+++ Dokumen Sumber +++
Detik Bhayangkara.com, Kediri Raya- Sidang lanjutan kasus Kades Supadi terkait dugaan penggunaan gelar yang tidak sah memasuki babak baru, dan semakin menarik untuk disikapi.
Dalam sidang ke delapan ini, yang digelar di Pengadilan Negeri Kediri, Rabu (6/5/2020), suasananya ruang sidang hening dan tegang, lain dari sidang-sidang sebelumnya.
Kedatangan para saksi ahli senior dari berbagai perguruan tinggi ternama di Jawa Timur dapat membuka tabir dan membuat semua masyarakat tahu sesungguhnya permasalahan yang menjadi tranding topik berita Nasional saat ini.
Sidang diselenggarakan secara video confrence berjalan lancar. Penasehat hukum Terdakwa Prayogo Laksono, SH, MH, CLI, CLA, CTL. dan Erick Andikha Permana ,SH menghadirkan tiga orang saksi sekaligus yakni Dr, M. Sholehudin, SH, MH, saksi Ahli dan pakar hukum Pidana dari Universitas Bhayangkara (Ubhara) Surabaya, Dr, Iwan Permadi, SH,M.Hum saksi Ahli Kenotariatan dari Universitas Brawijaya (UB) Malang, dan Andik Yulianto, MSi Saksi Ahli Bahasa dan Sastra .
Ketiga Ahli yang di hadirkan Penasehat Hukum baru dua orang Ahli yang mendapatkan kesempatan untuk memberikan keterangan dihadapan majelis hakim yang diketuai oleh Guntur Pambudi Wijaya SH, MH, dengan Anggota M. Fahmi Hari Nugraha SH, MH dan Melina Nawang Wulan SH, MH. Dengan JPU Tommy Marwanto SH dan Iskandar SH.
+++
→ Petunjuk
1) Sebutkan semua saksi ahli yang dihadirkan penasehat hukum terdakwa dalam berita sidang Kades Supadi, beserta bidang keahlian dan asal perguruan tingginya bila disebutkan.
2) Menurut berita sidang Kades Supadi, apa arti penting kedatangan para saksi ahli senior itu?
3) Lanjutkan berita sidang Kades Supadi mulai dari sesudah kalimat terakhirnya.
+++ Kumpulan Entri +++
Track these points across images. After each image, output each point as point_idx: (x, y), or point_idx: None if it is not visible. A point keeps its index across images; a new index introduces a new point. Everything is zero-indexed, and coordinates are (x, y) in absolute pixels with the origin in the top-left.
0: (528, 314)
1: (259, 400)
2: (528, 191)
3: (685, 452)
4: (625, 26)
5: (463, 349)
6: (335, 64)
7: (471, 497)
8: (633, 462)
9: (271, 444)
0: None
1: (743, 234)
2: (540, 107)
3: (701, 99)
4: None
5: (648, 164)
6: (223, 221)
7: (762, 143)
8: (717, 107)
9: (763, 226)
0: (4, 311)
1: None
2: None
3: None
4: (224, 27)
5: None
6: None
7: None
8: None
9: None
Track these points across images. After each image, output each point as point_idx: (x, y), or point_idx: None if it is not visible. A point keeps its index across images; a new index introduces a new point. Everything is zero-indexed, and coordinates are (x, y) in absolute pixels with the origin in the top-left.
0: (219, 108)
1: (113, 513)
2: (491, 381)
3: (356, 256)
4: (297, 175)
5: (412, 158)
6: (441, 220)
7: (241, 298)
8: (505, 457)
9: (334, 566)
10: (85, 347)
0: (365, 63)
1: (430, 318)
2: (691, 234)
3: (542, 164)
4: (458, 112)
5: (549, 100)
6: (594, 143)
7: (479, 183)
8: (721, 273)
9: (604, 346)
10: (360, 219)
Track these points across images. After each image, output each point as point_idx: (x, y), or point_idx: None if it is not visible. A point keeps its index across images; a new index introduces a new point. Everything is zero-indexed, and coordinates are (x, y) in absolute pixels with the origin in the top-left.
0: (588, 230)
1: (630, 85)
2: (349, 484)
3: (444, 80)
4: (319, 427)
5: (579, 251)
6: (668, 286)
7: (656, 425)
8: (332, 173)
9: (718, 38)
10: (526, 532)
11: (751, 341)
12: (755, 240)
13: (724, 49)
+++
→ Soal Terjawab
1)
- Dr. M. Sholehudin, SH, MH: ahli dan pakar hukum pidana dari Universitas Bhayangkara (Ubhara) Surabaya
- Dr. Iwan Permadi, SH, M.Hum: ahli kenotariatan dari Universitas Brawijaya (UB) Malang
- Andik Yulianto, MSi: ahli bahasa dan sastra (perguruan tingginya tidak disebutkan)

2) Kedatangan mereka dapat membuka tabir dan membuat masyarakat mengetahui permasalahan yang sebenarnya. Permasalahan itu kini menjadi trending topik berita nasional.

3)
Saksi Ahli Kenotariatan yakni Dr. Iwan Permadi SH, M.Hum, menjelaskan, bahwa seorang Notaris harus membacakan Akta dengan benar, dibacakan dihadapan pihak penghadap dalam satu forum dan harus ditandatangani saat itu juga.
”Jika itu tidak dilakukan oleh Notaris maka akta tersebut dianggap tidak otentik dan bisa dianggap sebagai akta dibawah tangan,” terangnya jelas dan tegas.
Sementara itu Ahli dan pakar hukum Pidana Dr. Sholehudin, SH, MH, menjelaskan, saya melihat sesuai dengan keilmuan, dalam hal ini dalam hukum pidana, seseorang yang menggunakan gelar akademik itu tidak bisa serta merta diajukan sebagai orang yang melakukan tindak pidana.
”Karena setiap orang yang menggunakan gelar akademik itu yang diajukan tindak pidana itu adalah yang sesuai dengan norma yang diatur dalam UU Dikti adalah seseorang lulusan perguruan tinggi yang perguan tingginya itu tidak punya hak untuk memberikan gelar akademik,” ucapnya.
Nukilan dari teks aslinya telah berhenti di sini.